By Holder $\Bigg\vert \int fg\Bigg\vert\le \Vert f\Vert_q\Vert g\vert_p$. This seems weaker than $(1).$ Plugging in $\chi _E=g$ for any compact set $E$ containing the domain of $f$ we have $\vert \int f\vert=\vert \int fg\vert\le \Vert g\Vert=\mu (E)$. This doesn't imply $f=0$ a.e. Which functions $g$ should be chosen so that by (1) it is an upper bound of $\vert \int f\vert$ and tends $0$?

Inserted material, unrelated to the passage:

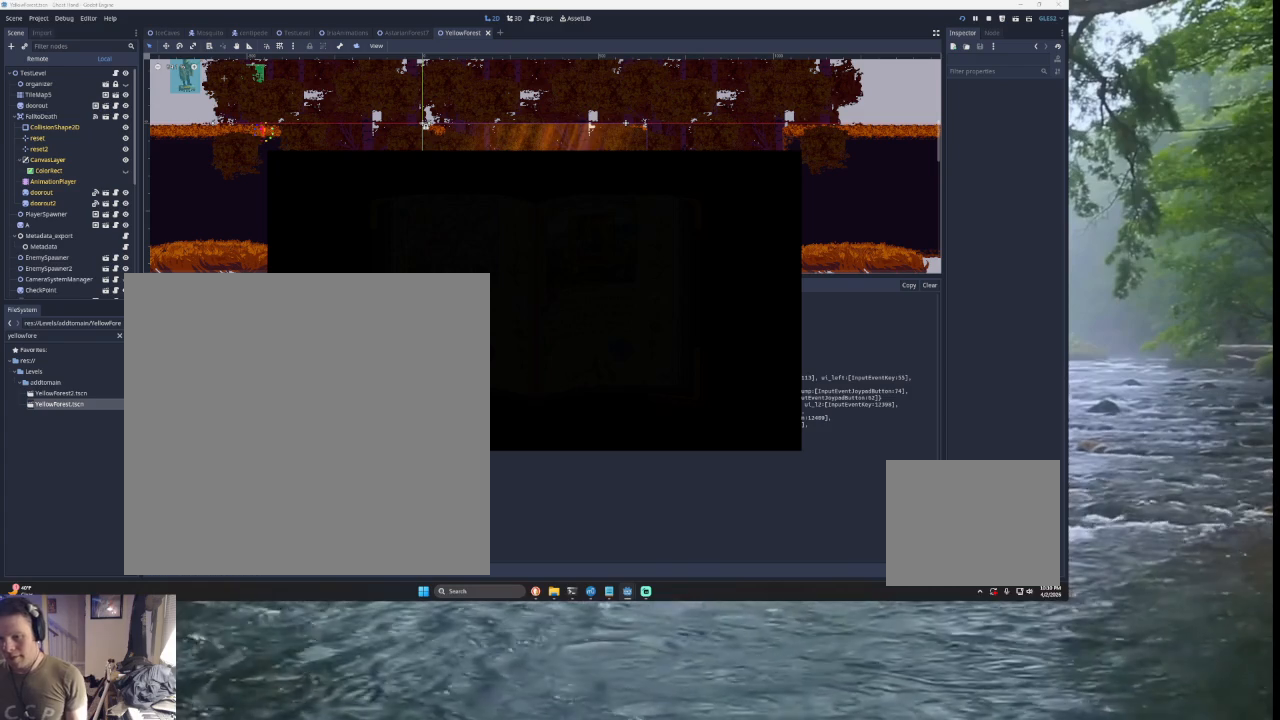
{"buttons": [], "left_stick": "center", "right_stick": "center", "events": [[67, "R2", "down"], [133, "R1", "down"], [233, "R1", "up"], [267, "R2", "up"], [300, "L1", "up"]]}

Use $f$ to construct a densely defined functional $\delta:g\mapsto\int fg$ on $L^p$, $0<p<1$, that is bounded. Extend by continuity.
Show that the space $L^p$, for $0<p<1$ doesn't have non-zero bounded linear functionals: A non-zero bounded linear functional $\delta$ produces non trivial open convex sets like $\{x:\delta(x)<1\}$. Show that the only non-empty convex open in $L^p$ is the whole space.

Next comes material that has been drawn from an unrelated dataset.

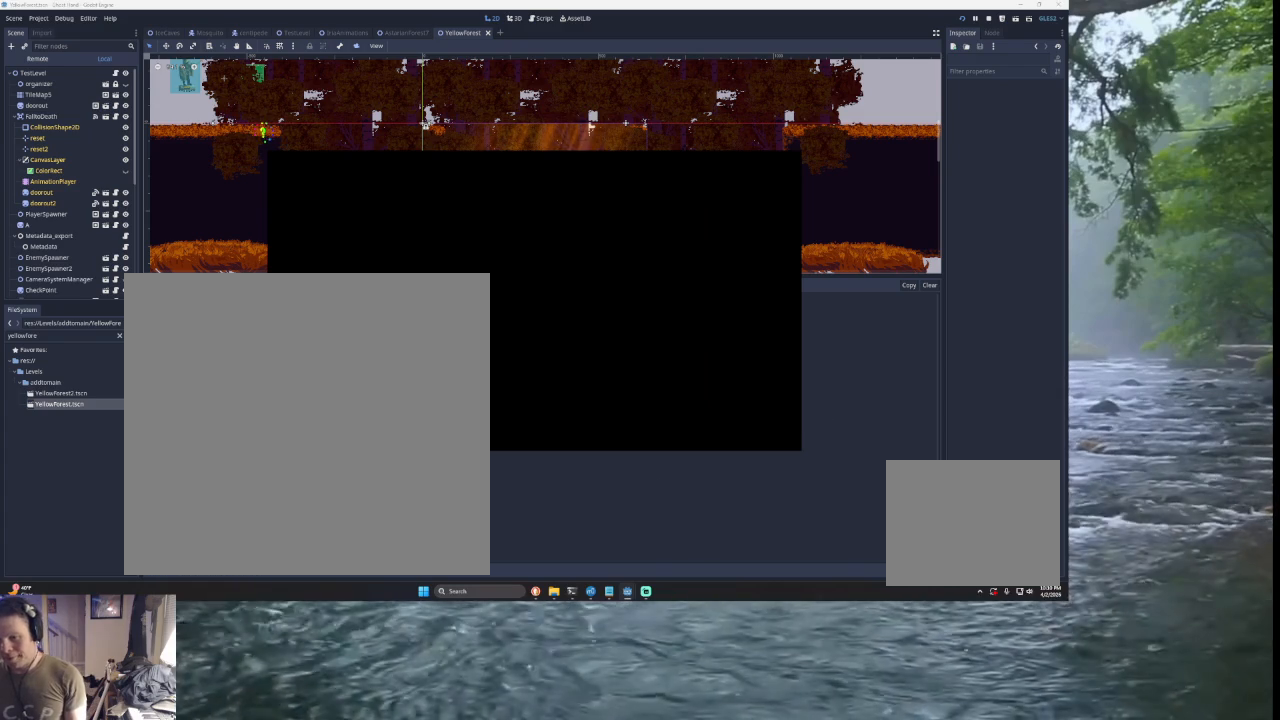
{"buttons": [], "left_stick": "center", "right_stick": "center", "events": [[100, "SQUARE", "down"], [233, "SQUARE", "up"]]}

Therefore $\delta=0$. Hence $\int fg=0$ for all $g$ in $L^p$. What is left is the standard exercise in which you prove that $f=0$, a.e.
The standard proof of no trivial open sets:
It is enough to do the proof for $L^p[0,1]$.
Let $C\subset L^p[0,1]$ be a non-empty open convex set.
By translation we can assume it contains the origin. Let $B_r\subset C$ be an open ball of radius $r$. Let $h\in L^p$ be any function. Let $N\in\mathbb{N}$ be large enough such that $\frac{d_p(h,0)}{N^{1-p}}<r$, where $d_p$ is the $L^p$ metric.
Let $0=x_0<x_1<...<x_N=1$ such that $$\int_{x_i}^{x_{i+1}}|h|^p<\frac{d_p(h,0)}{N}$$
Define $g_i(t)=Nh(t)$ if $x_i\leq t<x_{i+1}$ and zero otherwise. Then $g_i\in B_r\subset C$ since $d_p(g_i,0)<\frac{d_p(h,0)}{N^{1-p}}<r$.
Since $C$ is convex $h=\frac{\sum_i g_i}{N}\in C$. Therefore $C=L^p[0,1]$.